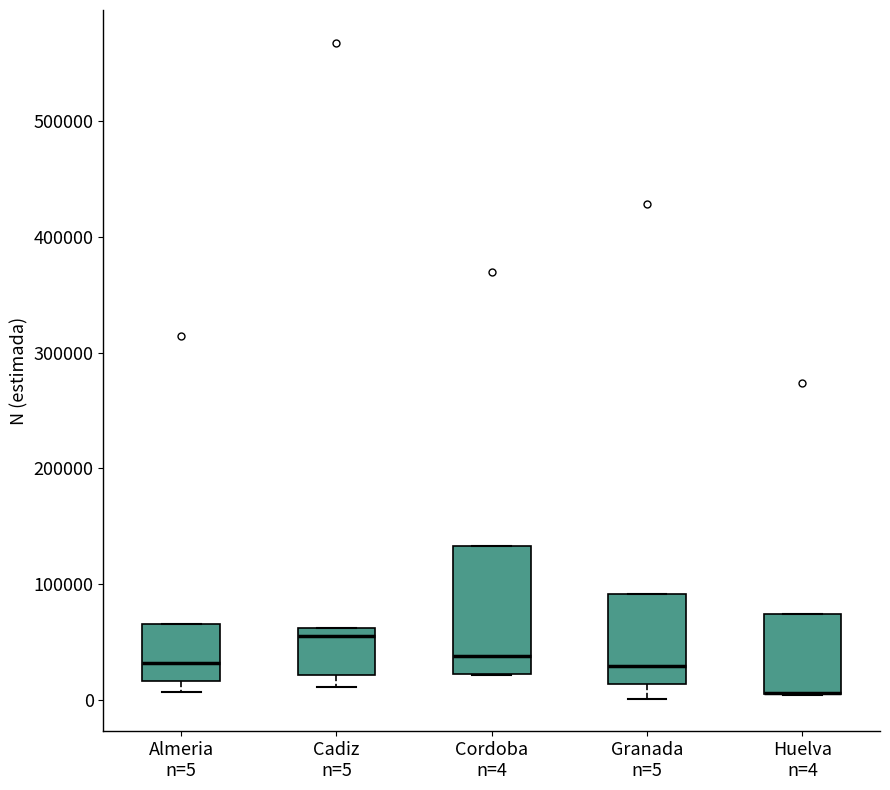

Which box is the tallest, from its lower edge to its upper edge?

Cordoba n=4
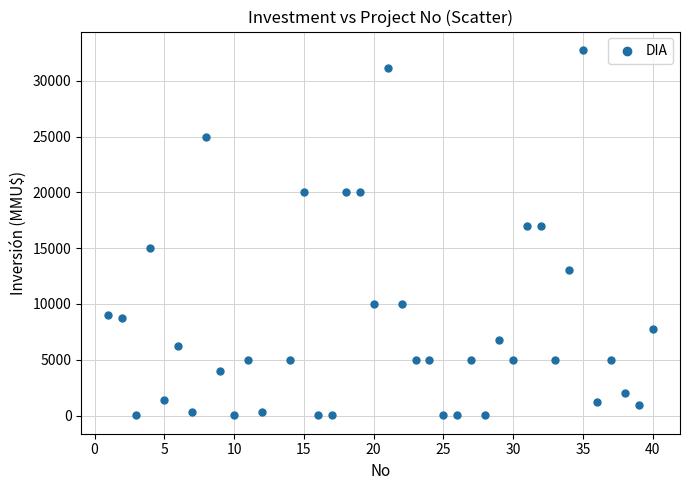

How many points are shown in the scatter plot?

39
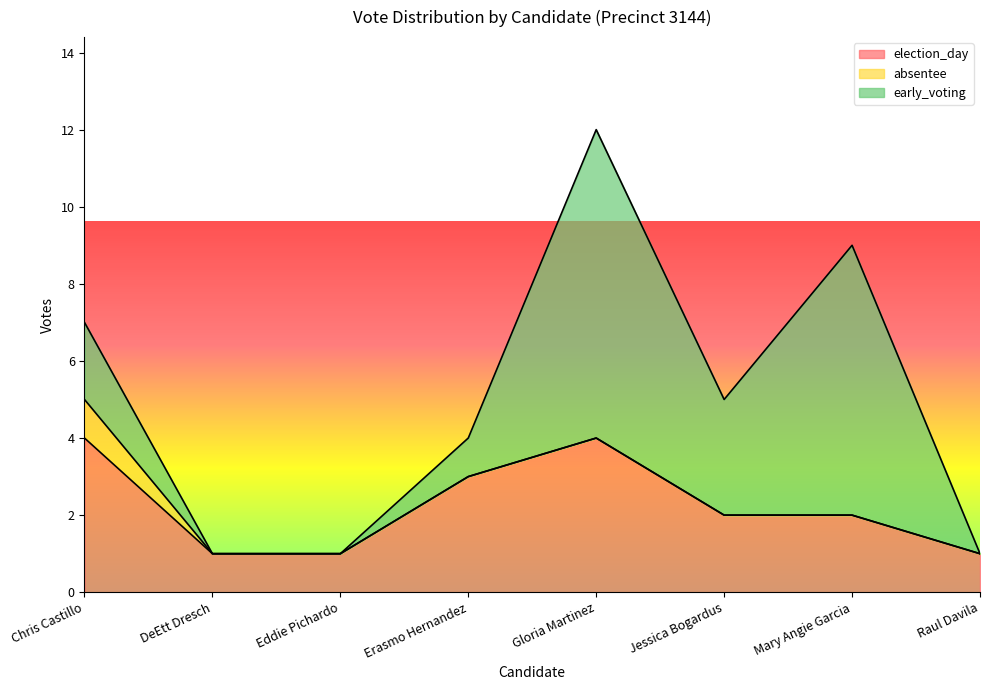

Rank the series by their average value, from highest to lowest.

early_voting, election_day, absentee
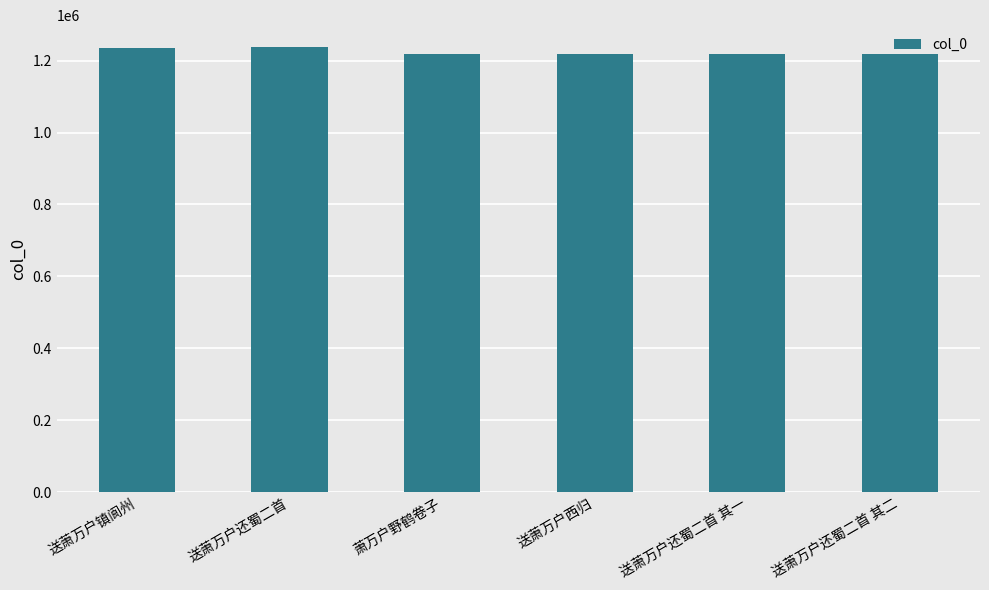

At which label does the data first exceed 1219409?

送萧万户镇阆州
--------
> [WORK REQUEST]:
Reproduce the lines above word for word, omitting the pictures.

> [RESPONSE AREA]:
Which box is the tallest, from its lower edge to its upper edge?

Cordoba n=4

How many points are shown in the scatter plot?

39

Rank the series by their average value, from highest to lowest.

early_voting, election_day, absentee

At which label does the data first exceed 1219409?

送萧万户镇阆州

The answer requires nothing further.